After you select who you are going to ask to be a teaching assistant, you need to clearly state all of your expectations and needs. First of all call a special meeting at the beginning of the year or semester for all of your teachings assistants. Even returning assistants should attend this meeting. Print out a contract with all the instructions and expectations of their jobs. You should talk through everything and have them read it and sign it, just like a contract. It is also a good idea of the parents of the teaching assistants to read and sign this contract also. Parents of the teaching assistants need to be supportive also. If you do encounter problems during the year, you can refer back to this contract later. The teaching assistant contract should state all the requirements of their job, such as:

1. How early they are expected to arrive before their first class they are assisting with.

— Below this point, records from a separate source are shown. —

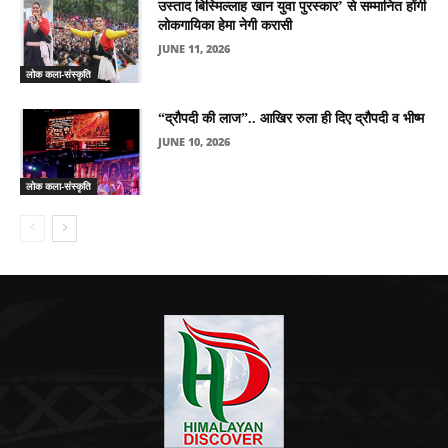
उस्ताद बिस्मिल्लाह खान युवा पुरस्कार’ से सम्मानित होंगी
लोकगायिका हेमा नेगी करासी
JUNE 11, 2026
लोक कला-संस्कृति
“द्रौपदी की लाज”.. आखिर रुला ही दिए द्रौपदी व भीष्म
JUNE 10, 2026
लोक कला-संस्कृति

2. They are to always set a good example. Be professional at all times and be a role model.

3. Proper dance attire and dance shoes are required of the teaching assistant.

4. Assistants are not to have visitors, friends, or boyfriends visit or accompany them.

5. Teaching assistants are not to handle money.

6. Teaching assistants are to direct questions from parents to the main teacher.

7. Take attendance for teacher.

8. Start warm-up exercises.

9. Help teacher at end of class, such as cleaning up, putting items away, locking up, etc..

10. Assistants should chart their hours worked in a special place for the studio owner.

11. Substitute teaching in case the main teacher is sick, injured, or has an emergency.

12. Know where the music, lesson plans, and props are kept and know how to work the music.

13. Be active in making corrections, keeping students in line, and correcting behavior when the teacher is teaching.

14. Help students with shoes and monitoring bathroom breaks.

15. There is no sitting down or standing around.

16. You can also choose to include a type of no-compete clause in the assistant's contract that they are not to later share your studio's lesson plans, choreography, techniques, and trade secrets with other studios or to use them as their own in the future.

One of the most important things a dance teacher needs to remember is that teaching assistants will often need to be told what to do and what is expected of them. Often we assume that the assistants will just come in, see what needs to be done, and do it. We forget they need to be prompted & trained and they need to develop confidence over time. Once you dedicate some time in training molding your teaching assistance, they can become so helpful and important to you.

Teaching assistants can be paid for their time and dedication in a couple ways. In the past I have given my teaching assistant's free or discounted classes during the year. This way I didn't have to deal with actually paying a younger employee. If they quit, were terminated, or had a long absence for some reason for their duties, then they were charged tuition for their own dance classes that they took. You can also choose to actually pay your assistants. It is your choice. There are some studios that require their competition students to do so many hours of assistant teaching throughout the year.